Pros: So much fun; so creative!
Cons: Starts out a little rough
Rating: 4.5 out of 5
David Nickle and Karl Schroeder’s The Claus Effect combines a short story called “The Toy Mill” set in 1983, and a book called “The Clause Effect” set in 1991. In “The Toy Mill,” which is a prelude to “The Claus Effect,” eight-year-old Emily corners Santa and wishes to be one of his elves. He turns her into an elf and brings her to the North Pole, where she discovers that the reason she never gets what she wants for Christmas is because no one actually reads the letters sent to Santa. She convinces the Claus to start reading the letters, and in the first letter a boy wishes for his sister to be dead. Claus, who apparently hates children, decides that the best way to handle Christmas this year would be to give children Exactly. What. They. Want. “The Claus Effect” takes place eight years later. Emily is back home and working as a security guard for a store. Meanwhile, Cadet Lieutenant Neil Nyman, who’s stationed in the arctic, finds a mysterious device buried in the snow, and accidentally stumbles upon a meeting in which the Pentagon’s Christmas list is delivered to the Claus. Emily and Neil each end up captured by elves, and soon they find that they’re the only things standing between the Claus and the destruction of the world as they know it!
At first the back-and-forth between 1983 and 1991 is a bit confusing, and the narrative starts out a little uneven and rocky. I started off thinking this book would end up with a 3 out of 5. But it quickly turned into one of the more absorbing and hilarious books I’ve read in a while, and I stayed up late to finish it off.
Santa Claus is… I can’t even begin to describe him. He makes exclamations like “By the Devil’s flaming anus!”, is more than a little deranged, and is seriously dangerous to all of mankind. His elves and reindeer are terrified of him. He’s downright creepy. We eventually get to find out how he came into being, and it’s quite fascinating. It’s due to Mrs. Claus’s intervention that he ever ended up with a good reputation, or made children happy in any way. And thanks to Emily’s unknowing interference, that’s all been squashed.
The elves are fantastic. They’re largely incompetent, in absolutely hilarious ways. They’re also exceedingly well-armed! I was impressed when the Browning 50-cal came out, and that’s nothing next to Claus’s ICBMs. There’s a ton of shootouts in here, and plenty of action scenes. There are spies, military actions, chase scenes with explosives and guns on trains… you name it, it probably happens.
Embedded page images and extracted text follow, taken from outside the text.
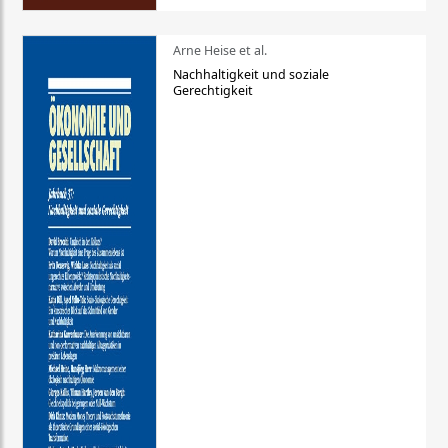
Arne Heise et al.
Nachhaltigkeit und soziale
Gerechtigkeit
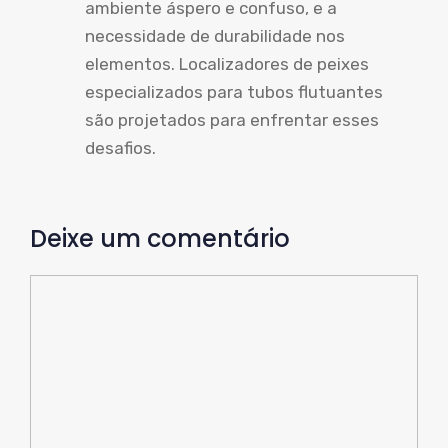
ambiente áspero e confuso, e a
necessidade de durabilidade nos
elementos. Localizadores de peixes
especializados para tubos flutuantes
são projetados para enfrentar esses
desafios.
Deixe um comentário
Comente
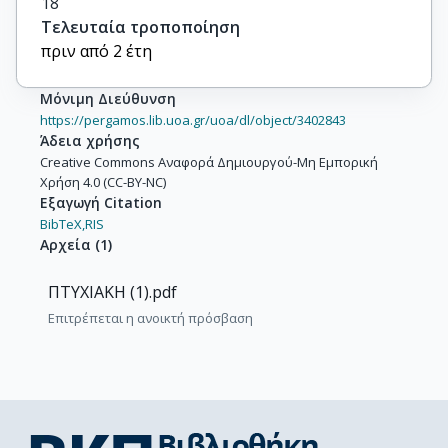
18
Τελευταία τροποποίηση
πριν από 2 έτη
Μόνιμη Διεύθυνση
https://pergamos.lib.uoa.gr/uoa/dl/object/3402843
Άδεια χρήσης
Creative Commons Αναφορά Δημιουργού-Μη Εμπορική
Χρήση 4.0 (CC-BY-NC)
Εξαγωγή Citation
BibTeX,
RIS
Αρχεία
(
1
)
ΠΤΥΧΙΑΚΗ (1).pdf
Επιτρέπεται η ανοικτή πρόσβαση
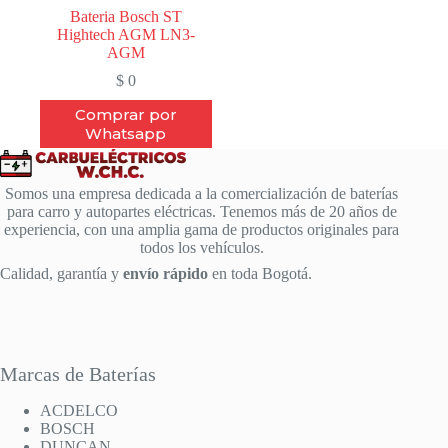
Bateria Bosch ST
Hightech AGM LN3-
AGM
$
0
Comprar por
Whatsapp
Somos una empresa dedicada a la comercialización de baterías
para carro y autopartes eléctricas. Tenemos más de 20 años de
experiencia, con una amplia gama de productos originales para
todos los vehículos.
Calidad, garantía y
envío rápido
en toda Bogotá.
Marcas de Baterías
ACDELCO
BOSCH
DUNCAN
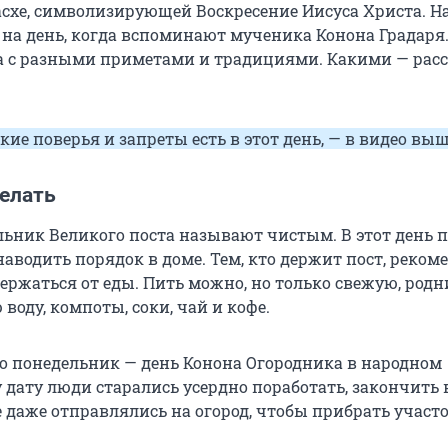
асхе, символизирующей Воскресение Иисуса Христа. Н
 на день, когда вспоминают мученика Конона Градаря.
на с разными приметами и традициями. Какими — рас
.
акие поверья и запреты есть в этот день, — в видео выш
елать
ьник Великого поста называют чистым. В этот день 
аводить порядок в доме. Тем, кто держит пост, реком
держаться от еды. Пить можно, но только свежую, род
оду, компоты, соки, чай и кофе.
то понедельник — день Конона Огородника в народном
у дату люди старались усердно поработать, закончить 
 даже отправлялись на огород, чтобы прибрать участо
The side characters have a lot of personality, even those who only show up for a handful of pages. One of my favorites was “It’s okay if you don’t laugh at my joke” Heinrich, one of the Germans working with Krampus. (Yes, he shows up too!) Krampus is the one who tells Emily the story of how he and the Claus came to be.
I feel a bit inadequate to the task of explaining just how hilarious and creepy and all-around wonderful this book is. It suffices to say that if you’re looking for a weird holiday read and interested in blowing up the North Pole, this one’s for you!